Annual house price inflation rose to 30.6% in July from 29.8% in June.
However, the Real Estate Institute of New Zealand said the seasonally adjusted number of homes sold last month ebbed by 9.1% from last July, with sales outside of Auckland down 14.7%.
Overall sales were at 7,187 with Auckland accounting for 4,496 of those.
While the index for Auckland increased 27.7% year-on-year, institute chief executive Jen Baird said the past quarter movements for the index had shown a slight easing in the rate of growth, “showing early signs of property values stabilising across the country".
Kiwibank economist Jarrod Kerr said heat from the housing market is becoming unbearable and the Reserve Bank will do more to extinguish the fire.
Kerr said the ongoing and significant lack of listed property means it remains a sellers’ market and properties aren’t sticking around for long.
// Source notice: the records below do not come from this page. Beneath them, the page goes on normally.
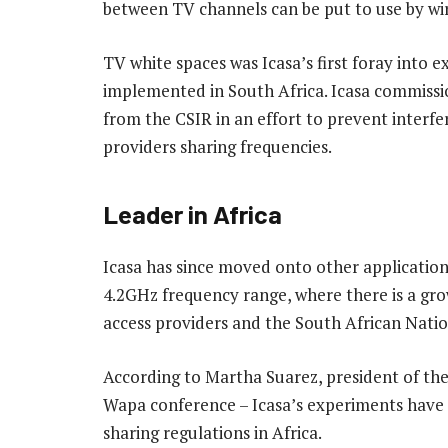
between TV channels can be put to use by wir
TV white spaces was Icasa’s first foray into
implemented in South Africa. Icasa commiss
from the CSIR in an effort to prevent interf
providers sharing frequencies.
Leader in Africa
Icasa has since moved onto other applications
4.2GHz frequency range, where there is a grow
access providers and the South African Nati
According to Martha Suarez, president of th
Wapa conference – Icasa’s experiments have 
sharing regulations in Africa.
“However, the brakes are being applied a little harder to slow the market. Mortgage rates are rising as the RBNZ looks to hike the OCR. And lending restrictions are being tightened further.”
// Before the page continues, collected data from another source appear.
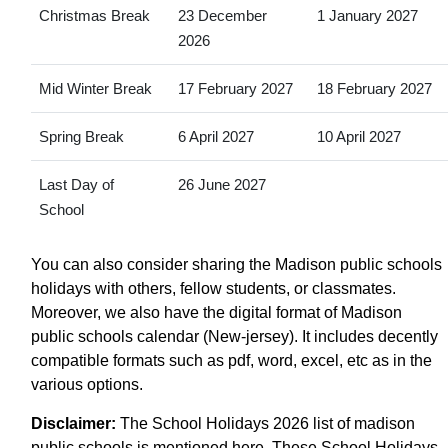
Christmas Break
23 December
1 January 2027
2026
Mid Winter Break
17 February 2027
18 February 2027
Spring Break
6 April 2027
10 April 2027
Last Day of
26 June 2027
School
You can also consider sharing the Madison public schools
holidays with others, fellow students, or classmates.
Moreover, we also have the digital format of Madison
public schools calendar (New-jersey). It includes decently
compatible formats such as pdf, word, excel, etc as in the
various options.
Disclaimer:
The School Holidays 2026 list of madison
public schools is mentioned here. These School Holidays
In June finance minister Grant Robertson gave the Reserve Bank the green light to add debt-to-income restrictions (DTIs) to its tool box for regulating the banking industry.
"Our analysis detailed that debt serviceability restrictions, such as DTI limit, are likely to be the most effective additional tool that could be deployed by the RBNZ to support financial stability and house price sustainability," the central bank said.
"The analysis also demonstrated that any such restrictions would impact investors most powerfully while having limited impact on first-home buyers," it said.